The only projected starters from the Yankees’ rotation likely to be ready for the beginning of the season are five-time All-Star right-hander Gerrit Cole and 2022 All-Star left-hander Nestor Cortes.


Jacob deGrom struck out six over 3 2/3 shutout innings against the San Diego Padres in his final start before making his Texas Rangers regular-season debut.

The Rangers had announced Friday that deGrom would get the start Thursday when the Rangers open their season against Aaron Nola and the Philadelphia Phillies. The two-time Cy Young Award winner signed a five-year, $185 million contract with the Rangers in the offseason after spending nine seasons with the New York Mets.


Zack Greinke pitched 5 1/3 innings in his final test before he gets the ball against the Minnesota Twins in Kansas City on Thursday.

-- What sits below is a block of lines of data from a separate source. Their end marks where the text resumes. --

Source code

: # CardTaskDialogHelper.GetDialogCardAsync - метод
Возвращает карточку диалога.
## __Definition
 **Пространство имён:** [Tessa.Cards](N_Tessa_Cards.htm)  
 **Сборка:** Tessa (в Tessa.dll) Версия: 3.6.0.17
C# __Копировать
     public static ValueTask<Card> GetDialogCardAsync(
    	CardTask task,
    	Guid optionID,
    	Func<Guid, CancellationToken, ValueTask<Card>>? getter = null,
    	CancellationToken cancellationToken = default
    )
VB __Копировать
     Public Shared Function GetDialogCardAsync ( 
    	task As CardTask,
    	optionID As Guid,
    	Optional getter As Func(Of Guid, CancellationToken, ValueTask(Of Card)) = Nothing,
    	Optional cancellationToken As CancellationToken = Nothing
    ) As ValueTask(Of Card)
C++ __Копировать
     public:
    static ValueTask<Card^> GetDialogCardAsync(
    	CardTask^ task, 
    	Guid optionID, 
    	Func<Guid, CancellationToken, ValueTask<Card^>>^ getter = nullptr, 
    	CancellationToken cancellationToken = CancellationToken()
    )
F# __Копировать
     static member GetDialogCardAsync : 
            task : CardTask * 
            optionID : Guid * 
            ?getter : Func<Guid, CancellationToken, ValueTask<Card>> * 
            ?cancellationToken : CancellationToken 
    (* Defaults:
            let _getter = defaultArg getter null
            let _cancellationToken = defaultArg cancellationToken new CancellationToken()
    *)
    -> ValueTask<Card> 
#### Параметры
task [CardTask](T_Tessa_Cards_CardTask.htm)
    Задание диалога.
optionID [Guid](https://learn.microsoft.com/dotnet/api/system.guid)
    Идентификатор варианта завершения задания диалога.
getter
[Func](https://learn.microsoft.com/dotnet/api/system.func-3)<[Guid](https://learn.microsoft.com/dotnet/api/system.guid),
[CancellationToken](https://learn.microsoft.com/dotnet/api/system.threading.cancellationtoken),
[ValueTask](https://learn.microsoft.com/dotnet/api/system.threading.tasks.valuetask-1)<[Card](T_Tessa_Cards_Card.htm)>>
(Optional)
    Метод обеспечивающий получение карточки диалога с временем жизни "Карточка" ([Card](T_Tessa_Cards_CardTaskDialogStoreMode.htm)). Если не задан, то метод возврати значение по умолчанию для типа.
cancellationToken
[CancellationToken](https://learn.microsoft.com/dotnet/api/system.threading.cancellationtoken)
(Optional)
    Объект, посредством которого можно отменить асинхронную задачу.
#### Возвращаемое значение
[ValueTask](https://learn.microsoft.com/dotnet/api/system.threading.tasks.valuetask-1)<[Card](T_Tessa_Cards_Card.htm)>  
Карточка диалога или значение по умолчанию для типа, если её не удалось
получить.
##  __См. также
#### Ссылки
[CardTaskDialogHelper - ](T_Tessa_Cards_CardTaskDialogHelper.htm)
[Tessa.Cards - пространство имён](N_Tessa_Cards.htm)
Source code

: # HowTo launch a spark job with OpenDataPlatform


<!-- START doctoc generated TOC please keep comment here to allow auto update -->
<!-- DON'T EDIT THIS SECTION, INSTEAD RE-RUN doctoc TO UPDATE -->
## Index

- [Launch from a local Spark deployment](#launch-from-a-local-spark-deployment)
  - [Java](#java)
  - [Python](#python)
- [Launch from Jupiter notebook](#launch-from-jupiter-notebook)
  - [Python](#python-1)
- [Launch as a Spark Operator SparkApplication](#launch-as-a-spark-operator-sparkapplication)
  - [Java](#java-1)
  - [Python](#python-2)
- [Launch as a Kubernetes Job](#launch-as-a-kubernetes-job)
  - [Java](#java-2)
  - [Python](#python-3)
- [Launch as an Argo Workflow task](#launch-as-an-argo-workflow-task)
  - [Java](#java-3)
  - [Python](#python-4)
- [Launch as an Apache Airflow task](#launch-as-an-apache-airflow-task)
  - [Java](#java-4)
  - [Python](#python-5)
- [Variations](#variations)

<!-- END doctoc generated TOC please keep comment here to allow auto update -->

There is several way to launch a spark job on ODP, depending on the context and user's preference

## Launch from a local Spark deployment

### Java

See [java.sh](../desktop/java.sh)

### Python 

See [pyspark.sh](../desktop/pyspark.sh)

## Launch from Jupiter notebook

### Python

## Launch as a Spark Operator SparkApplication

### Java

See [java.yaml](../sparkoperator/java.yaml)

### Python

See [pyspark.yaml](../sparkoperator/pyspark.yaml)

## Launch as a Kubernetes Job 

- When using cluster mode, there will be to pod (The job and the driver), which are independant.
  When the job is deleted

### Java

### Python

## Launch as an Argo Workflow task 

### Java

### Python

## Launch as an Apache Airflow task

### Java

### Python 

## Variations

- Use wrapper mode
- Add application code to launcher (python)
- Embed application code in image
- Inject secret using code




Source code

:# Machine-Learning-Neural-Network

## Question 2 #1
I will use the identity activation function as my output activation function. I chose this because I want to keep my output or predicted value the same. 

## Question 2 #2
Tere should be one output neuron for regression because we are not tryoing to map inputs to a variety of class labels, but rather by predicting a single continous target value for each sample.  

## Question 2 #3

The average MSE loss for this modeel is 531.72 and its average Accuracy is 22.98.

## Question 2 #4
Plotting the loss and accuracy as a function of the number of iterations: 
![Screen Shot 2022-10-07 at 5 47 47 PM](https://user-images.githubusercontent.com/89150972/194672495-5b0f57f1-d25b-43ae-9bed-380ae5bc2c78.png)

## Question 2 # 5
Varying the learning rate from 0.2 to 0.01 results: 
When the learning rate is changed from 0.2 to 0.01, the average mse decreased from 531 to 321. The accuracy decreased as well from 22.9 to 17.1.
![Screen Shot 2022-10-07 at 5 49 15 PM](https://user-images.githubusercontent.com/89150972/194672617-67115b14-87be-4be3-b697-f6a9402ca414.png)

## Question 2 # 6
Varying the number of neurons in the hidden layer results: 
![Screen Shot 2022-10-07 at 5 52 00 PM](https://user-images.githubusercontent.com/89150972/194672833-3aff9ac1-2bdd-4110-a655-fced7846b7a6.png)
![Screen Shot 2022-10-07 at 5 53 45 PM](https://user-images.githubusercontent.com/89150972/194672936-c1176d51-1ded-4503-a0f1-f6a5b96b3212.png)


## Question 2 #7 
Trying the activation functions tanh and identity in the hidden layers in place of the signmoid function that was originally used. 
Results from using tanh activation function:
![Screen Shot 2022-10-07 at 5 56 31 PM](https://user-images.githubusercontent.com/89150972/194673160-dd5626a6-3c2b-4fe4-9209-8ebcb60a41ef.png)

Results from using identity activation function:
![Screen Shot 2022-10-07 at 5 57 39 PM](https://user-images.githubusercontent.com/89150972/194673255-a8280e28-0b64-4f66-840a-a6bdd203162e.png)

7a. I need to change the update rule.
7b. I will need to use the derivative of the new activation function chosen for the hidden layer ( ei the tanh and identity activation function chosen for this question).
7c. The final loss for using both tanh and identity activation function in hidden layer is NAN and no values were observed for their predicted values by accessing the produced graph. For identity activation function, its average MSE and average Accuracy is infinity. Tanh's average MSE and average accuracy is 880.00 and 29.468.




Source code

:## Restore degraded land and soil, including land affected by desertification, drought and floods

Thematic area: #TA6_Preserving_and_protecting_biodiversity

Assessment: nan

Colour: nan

It will be Greinke’s seventh opening day start. At 39 years old, he will be the oldest opening-day starter in the history of the Royals franchise, breaking his own record set last year. He will be the the oldest opening day starter in the American League since a 40-year-old Curt Schilling started against the Royals in 2007.

Greinke allowed two runs on five hits against the Dodgers with no walks and two strikeouts.

“He was great today,” first-year manager Matt Quatraro said.“It certainly looked like the way they (Dodger batters) were taking those pitches, he was just dotting the plate on both sides. His two-seamer and changeup looked really good. It was encouraging.”


First baseman Luke Voit has opted out of his minor league deal with the Milwaukee Brewers, giving the veteran slugger the opportunity to negotiate with other teams. He also could still return to the Brewers on a major league contract.

In other Brewers news, right-hander Adrian Houser left his start Saturday after 1 2/3 innings due to groin tightness.